Dataset records »
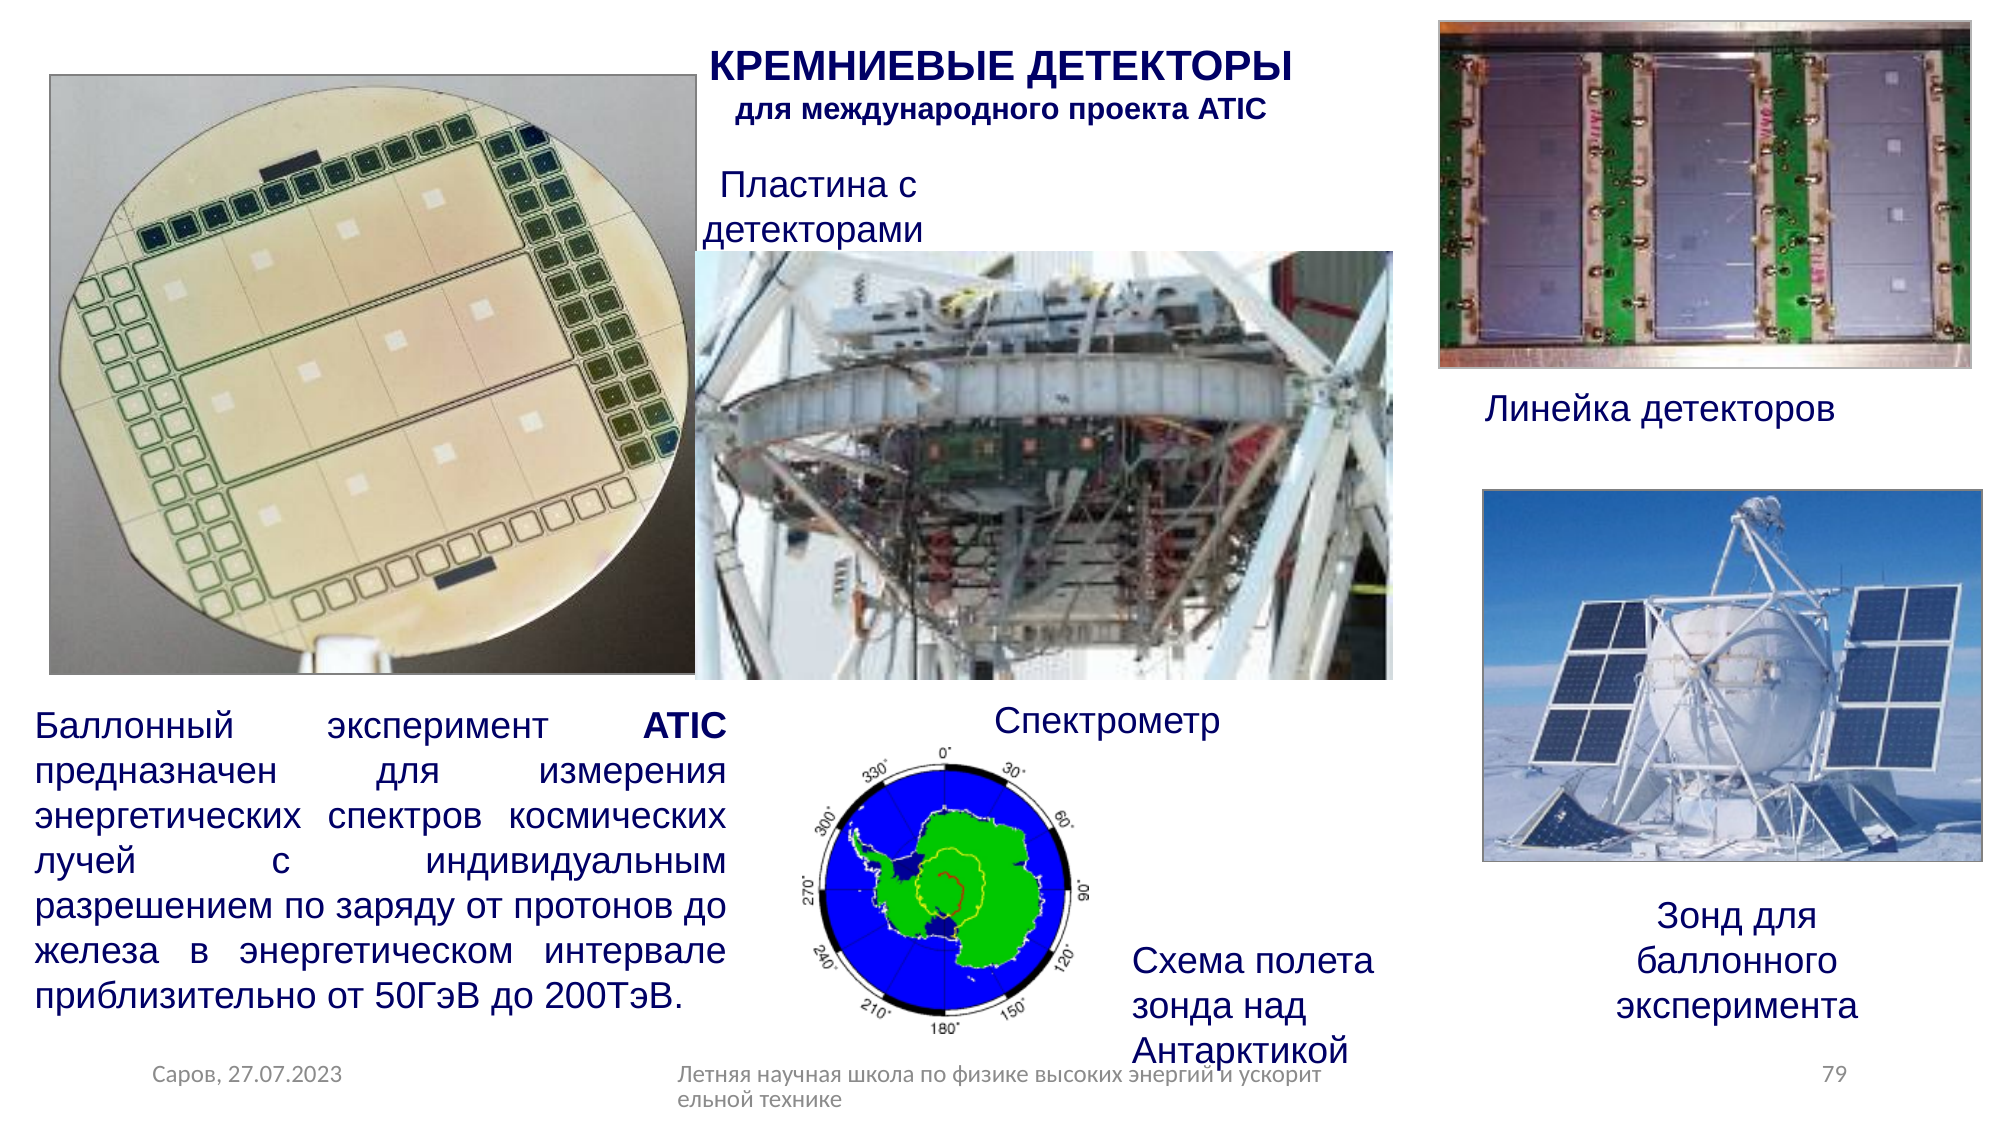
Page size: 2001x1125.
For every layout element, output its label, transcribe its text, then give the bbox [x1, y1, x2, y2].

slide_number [137, 1042, 588, 1103]
text_box Зонд для баллонного эксперимента [1553, 883, 1921, 1033]
picture [1483, 490, 1982, 861]
picture [802, 747, 1089, 1034]
text_box Схема полета зонда над Антарктикой [1117, 928, 1484, 1079]
footer Летняя научная школа по физике высоких энергий и ускорительной технике [662, 1042, 1338, 1103]
text_box КРЕМНИЕВЫЕ ДЕТЕКТОРЫ для международного проекта ATIC [251, 31, 1438, 133]
text_box Линейка детекторов [1439, 376, 1903, 437]
picture [1439, 21, 1971, 368]
slide_number 79 [1412, 1042, 1863, 1103]
text_box Баллонный эксперимент ATIC предназначен для измерения энергетических спектров космических лучей с индивидуальным разрешением по заряду от протонов до железа в энергетическом интервале приблизительно от 50ГэВ до 200ТэВ. [19, 694, 742, 1024]
text_box Спектрометр [944, 688, 1291, 749]
picture [50, 75, 1393, 680]
text_box Пластина c детекторами [696, 152, 986, 251]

What you need to do » The result should be an exact copy of the material, containing no pictures.

Answer space »
Page size: 2001x1125.
For every layout element, output its label, transcribe its text, then give the bbox [x1, y1, x2, y2].

slide_number [137, 1042, 588, 1103]
text_box Зонд для баллонного эксперимента [1553, 883, 1921, 1033]
picture [1483, 490, 1982, 861]
picture [802, 747, 1089, 1034]
text_box Схема полета зонда над Антарктикой [1117, 928, 1484, 1079]
footer Летняя научная школа по физике высоких энергий и ускорительной технике [662, 1042, 1338, 1103]
text_box КРЕМНИЕВЫЕ ДЕТЕКТОРЫ для международного проекта ATIC [251, 31, 1438, 133]
text_box Линейка детекторов [1439, 376, 1903, 437]
picture [1439, 21, 1971, 368]
slide_number 79 [1412, 1042, 1863, 1103]
text_box Баллонный эксперимент ATIC предназначен для измерения энергетических спектров космических лучей с индивидуальным разрешением по заряду от протонов до железа в энергетическом интервале приблизительно от 50ГэВ до 200ТэВ. [19, 694, 742, 1024]
text_box Спектрометр [944, 688, 1291, 749]
picture [50, 75, 1393, 680]
text_box Пластина c детекторами [696, 152, 986, 251]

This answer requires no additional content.